Hypertension is the most important modifiable risk factor to prevent stroke, and it is strongly associated with the development of CSVD. Therefore, the primary prevention of stroke and its recurrences is a priority strategy for the prevention of dementia. Despite the deleterious effects of hypertension, BP control remains suboptimal: less than 50% of adults achieve adequate BP control. These data have worsened in recent years, probably due to low adherence and early discontinuation of antihypertensive treatment. In addition, it is known that OSA is associated with resistant and uncontrolled nocturnal hypertension.

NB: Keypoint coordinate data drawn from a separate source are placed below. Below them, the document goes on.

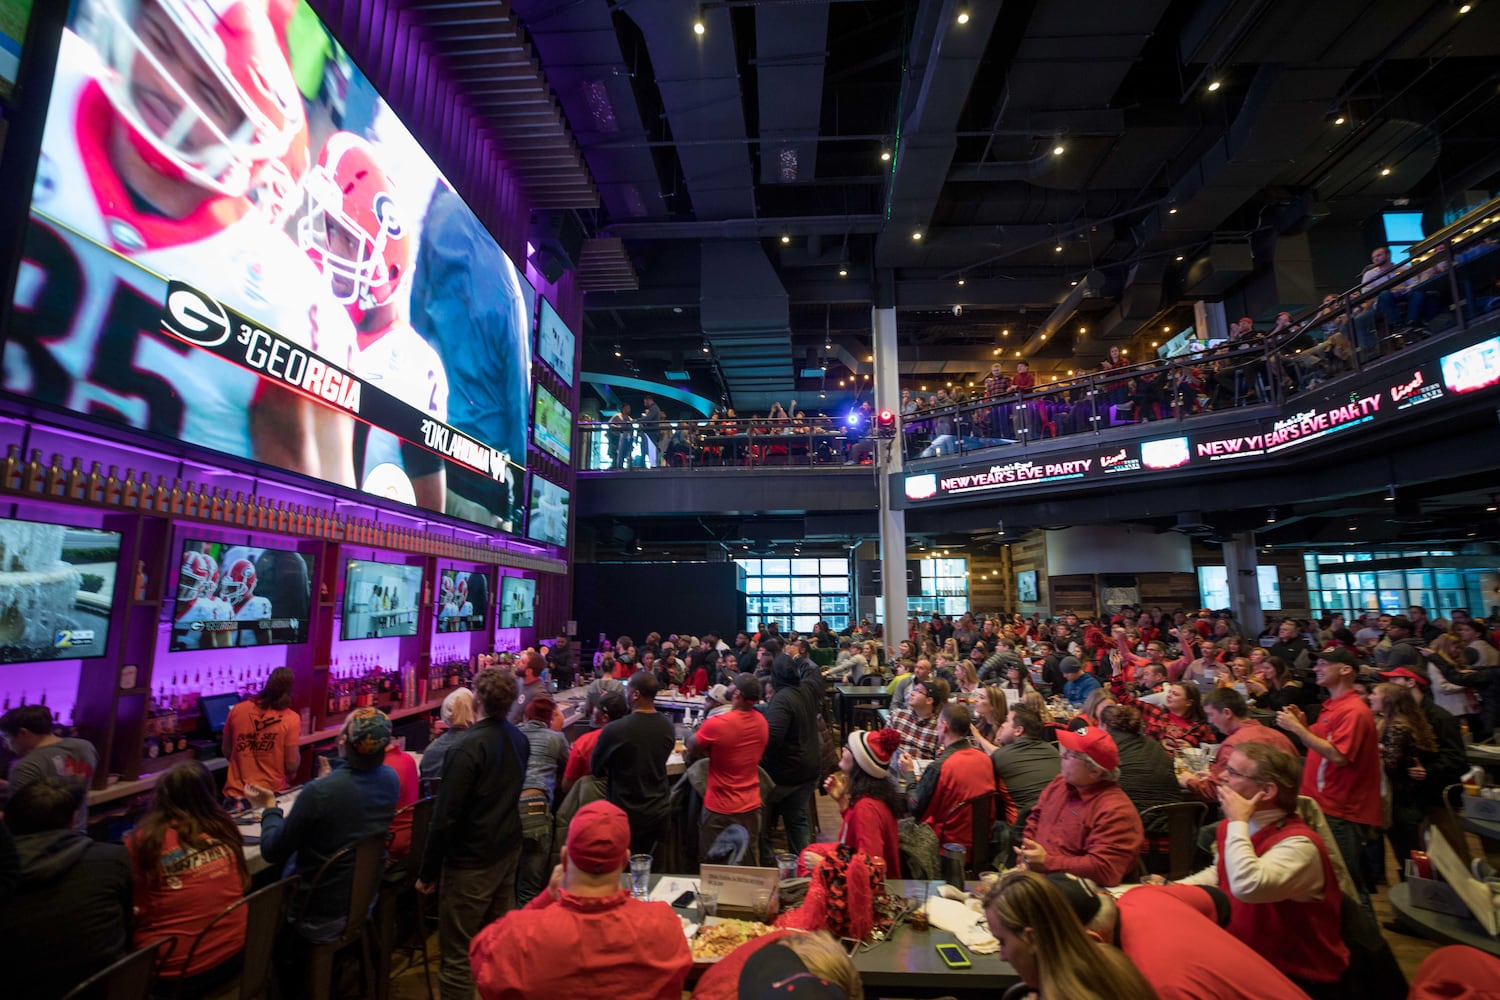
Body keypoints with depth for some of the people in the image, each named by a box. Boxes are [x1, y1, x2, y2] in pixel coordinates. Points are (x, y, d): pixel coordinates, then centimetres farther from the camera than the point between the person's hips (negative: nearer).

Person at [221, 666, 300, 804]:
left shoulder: (237, 710, -3)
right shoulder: (290, 719, -15)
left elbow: (226, 752, 10)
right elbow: (292, 766, -13)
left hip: (236, 792, 4)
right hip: (272, 794, -4)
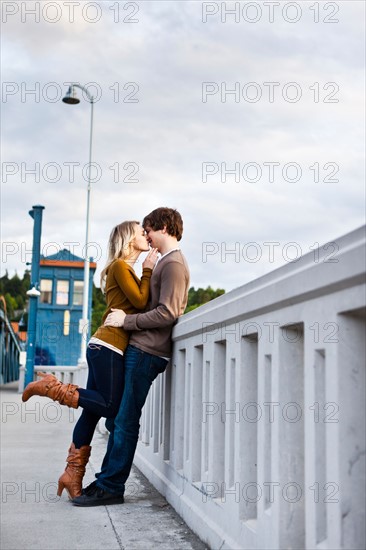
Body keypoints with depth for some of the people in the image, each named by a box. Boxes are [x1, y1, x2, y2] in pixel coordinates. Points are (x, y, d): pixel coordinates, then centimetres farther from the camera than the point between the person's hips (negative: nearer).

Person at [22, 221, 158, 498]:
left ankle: (73, 475, 12)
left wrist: (148, 271, 12)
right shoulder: (120, 266, -6)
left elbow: (139, 304, 16)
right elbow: (141, 302, -12)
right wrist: (148, 270, -4)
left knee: (93, 411, 8)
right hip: (108, 346, -9)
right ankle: (50, 386, -1)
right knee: (109, 406, -10)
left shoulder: (127, 269, 23)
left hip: (105, 348, 9)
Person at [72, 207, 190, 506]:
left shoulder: (173, 264, -9)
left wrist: (127, 320, -12)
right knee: (118, 418, 10)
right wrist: (127, 318, 15)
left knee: (125, 420, -6)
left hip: (147, 352, -10)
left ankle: (111, 487, 0)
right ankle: (107, 481, 16)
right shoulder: (166, 262, 23)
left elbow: (167, 313, -18)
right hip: (141, 349, 10)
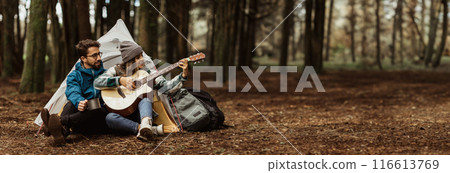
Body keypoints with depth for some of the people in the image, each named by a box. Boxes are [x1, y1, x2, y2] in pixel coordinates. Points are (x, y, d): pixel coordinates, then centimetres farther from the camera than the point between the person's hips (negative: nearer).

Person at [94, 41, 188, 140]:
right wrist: (121, 80, -18)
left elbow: (165, 86, -2)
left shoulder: (149, 74, 10)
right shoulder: (117, 71, 6)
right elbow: (97, 83, -8)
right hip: (123, 116, 0)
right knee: (110, 118, -33)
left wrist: (183, 75, -16)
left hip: (141, 114, 0)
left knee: (145, 100, -33)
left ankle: (146, 124, -64)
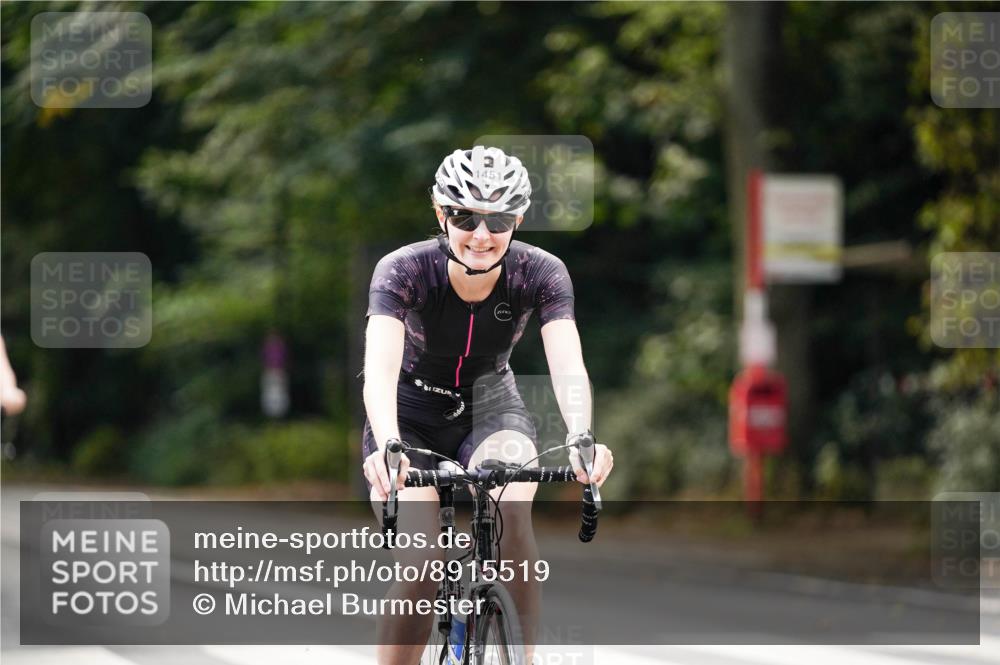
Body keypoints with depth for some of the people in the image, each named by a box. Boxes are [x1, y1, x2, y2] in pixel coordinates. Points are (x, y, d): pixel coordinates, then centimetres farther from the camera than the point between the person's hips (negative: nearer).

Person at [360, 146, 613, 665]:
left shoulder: (540, 274, -21)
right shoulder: (403, 271, -27)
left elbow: (567, 364, -33)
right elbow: (380, 369, -40)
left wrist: (582, 438, -53)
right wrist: (388, 446, -59)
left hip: (491, 410, 1)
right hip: (410, 418, -1)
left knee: (511, 509, -32)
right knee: (421, 567, -20)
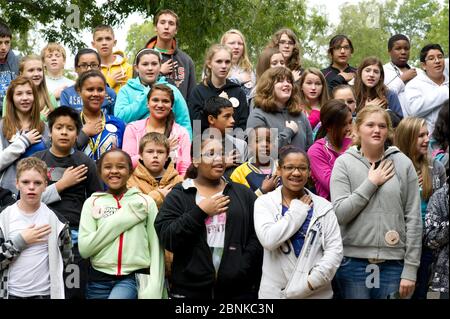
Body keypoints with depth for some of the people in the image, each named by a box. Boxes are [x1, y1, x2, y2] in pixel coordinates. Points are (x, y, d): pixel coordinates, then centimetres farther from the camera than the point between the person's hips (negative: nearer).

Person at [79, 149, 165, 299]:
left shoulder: (145, 202, 3)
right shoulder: (92, 202, 5)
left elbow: (156, 248, 2)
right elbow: (84, 248, -6)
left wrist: (153, 290, -8)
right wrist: (120, 219, -11)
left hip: (134, 277, -2)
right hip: (99, 279, 2)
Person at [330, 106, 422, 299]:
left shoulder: (403, 163, 2)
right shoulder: (344, 163, 0)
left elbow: (413, 219, 1)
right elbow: (339, 213, -9)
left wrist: (411, 269, -2)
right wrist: (371, 183, -10)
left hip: (393, 262, 1)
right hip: (354, 261, -1)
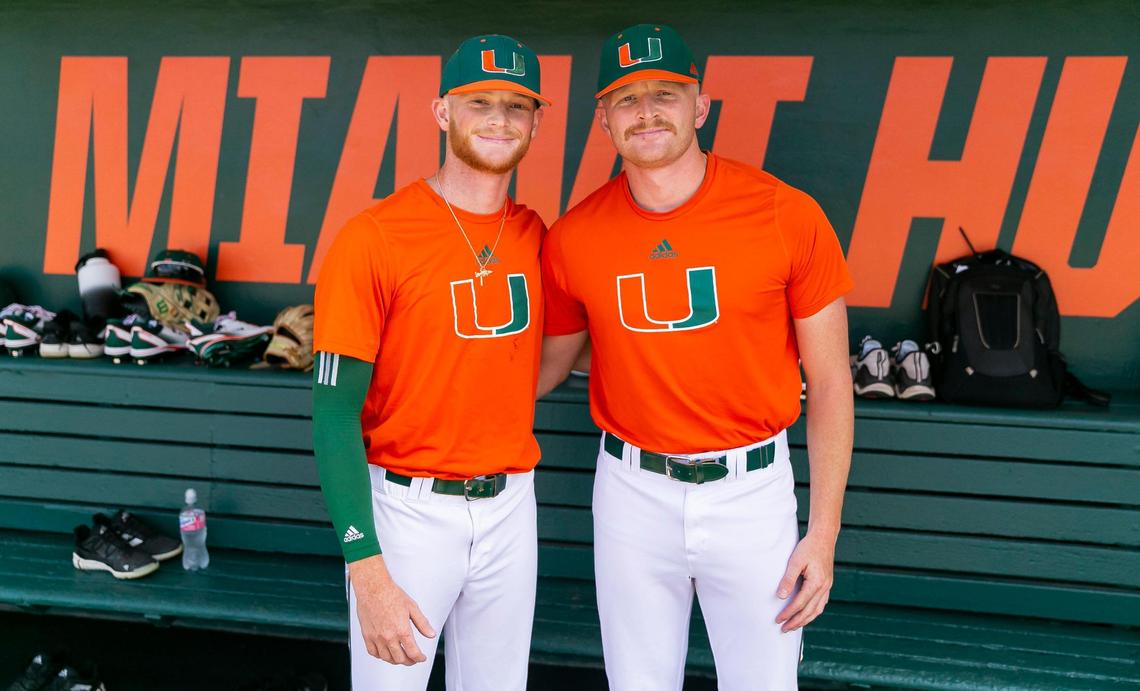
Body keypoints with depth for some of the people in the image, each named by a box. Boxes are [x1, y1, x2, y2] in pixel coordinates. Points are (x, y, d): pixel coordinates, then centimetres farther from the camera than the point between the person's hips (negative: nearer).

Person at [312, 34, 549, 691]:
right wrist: (368, 573, -19)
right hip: (407, 507, -4)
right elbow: (334, 414, -15)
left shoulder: (535, 235, 3)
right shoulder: (373, 237, -14)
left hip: (510, 505, 5)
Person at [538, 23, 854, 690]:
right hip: (632, 488, 2)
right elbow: (549, 364, 8)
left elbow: (830, 383, -5)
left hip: (752, 488, -1)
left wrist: (824, 532, -4)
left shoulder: (788, 216, -11)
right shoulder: (572, 239, -5)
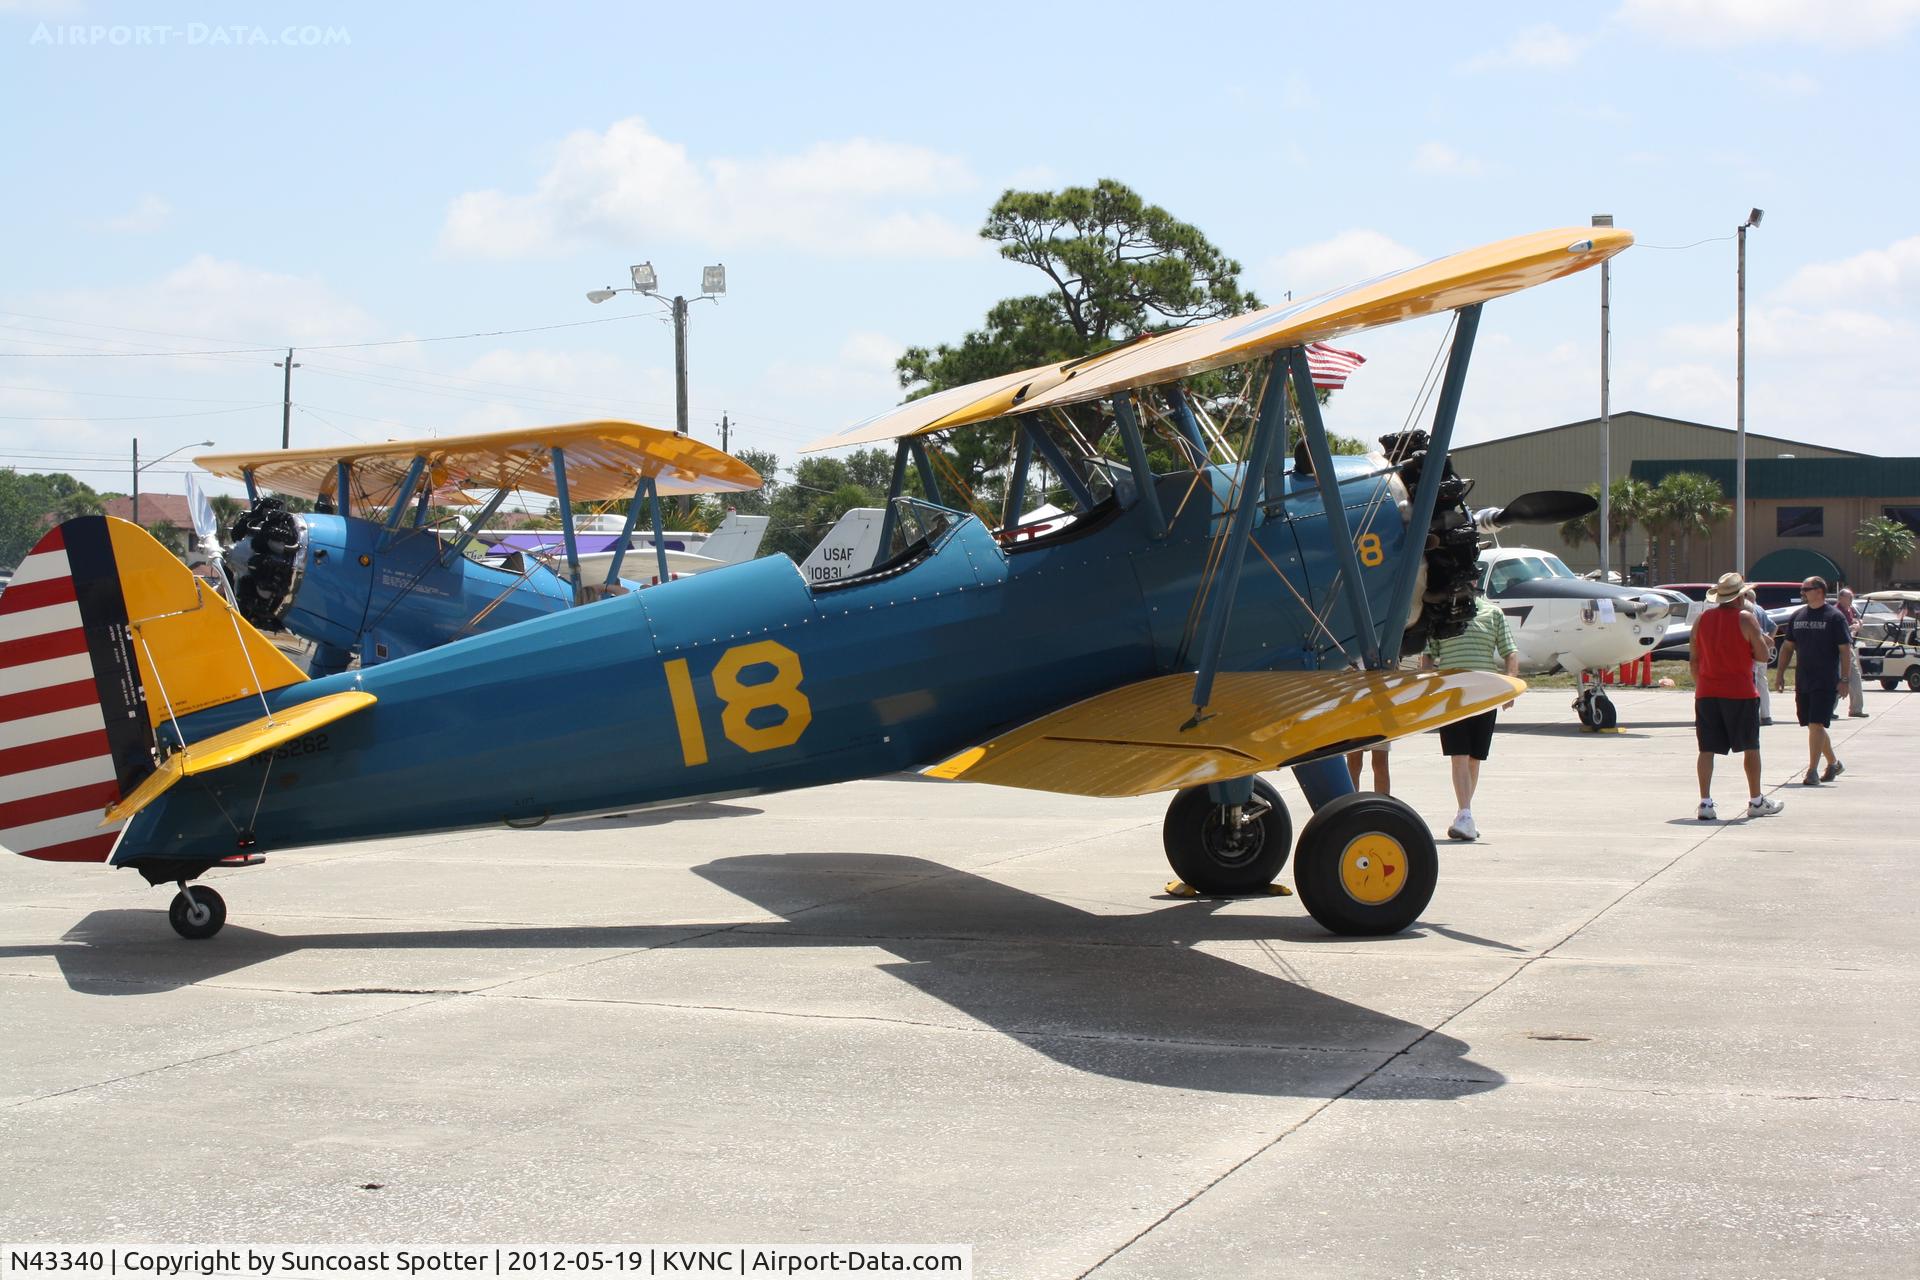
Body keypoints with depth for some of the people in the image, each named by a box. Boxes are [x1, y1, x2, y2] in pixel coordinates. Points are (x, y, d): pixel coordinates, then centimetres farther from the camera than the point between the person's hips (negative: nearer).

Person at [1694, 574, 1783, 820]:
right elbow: (1763, 656, -8)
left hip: (1706, 693, 4)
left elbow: (1693, 659, 10)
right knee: (1751, 747, 10)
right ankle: (1756, 801, 18)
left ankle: (1705, 802, -5)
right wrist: (1761, 638, 11)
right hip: (1740, 693, -4)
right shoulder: (1746, 619, -8)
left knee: (1707, 749, 3)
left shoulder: (1702, 619, 6)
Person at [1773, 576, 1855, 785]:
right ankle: (1833, 764, 31)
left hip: (1826, 682, -6)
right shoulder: (1797, 616, 11)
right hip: (1802, 682, 6)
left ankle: (1812, 771, -11)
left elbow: (1845, 650, -7)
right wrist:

Primary and secondary prevention of stroke and CSVD is a priority for the prevention of dementia. Mild cognitive impairment (MCI) is often considered as an intermediate phase between normal cognition and dementia, common in patients with hypertension. MCI has an overall prevalence of 11.8–30% and it increases the likelihood of progression to dementia or death compared with having no cognitive impairment. Suvila et al.22 also observed that early- but not late-onset hypertension is related to midlife cognitive function. In addition, among patients with OSA and resistant hypertension, CPAP treatment for 12 weeks compared with control, resulted in a reduction in 24h BP and an improvement in nocturnal BP or circadian BP pattern.23 On the other hand, recent meta-analysis has shown that adherence to CPAP was associated with a reduced or major cardiovascular events recurrence risk.24

In conclusion, OSA is highly prevalent in hypertension patients, especially in resistant or refractory hypertension. Although OSA increases the risk of all-cause and cardiovascular mortality, this condition is often underrecognized and undertreated in cardiovascular practice. We believe that early improvement in hypertension control among middle-aged hypertensive individuals, coupled with ensuring adequate adherence to antihypertensive treatment and CPAP therapy in patients with hypertension and OSA, are essential components for preventing cardiovascular events and the onset of early cerebrovascular disease and cognitive decline.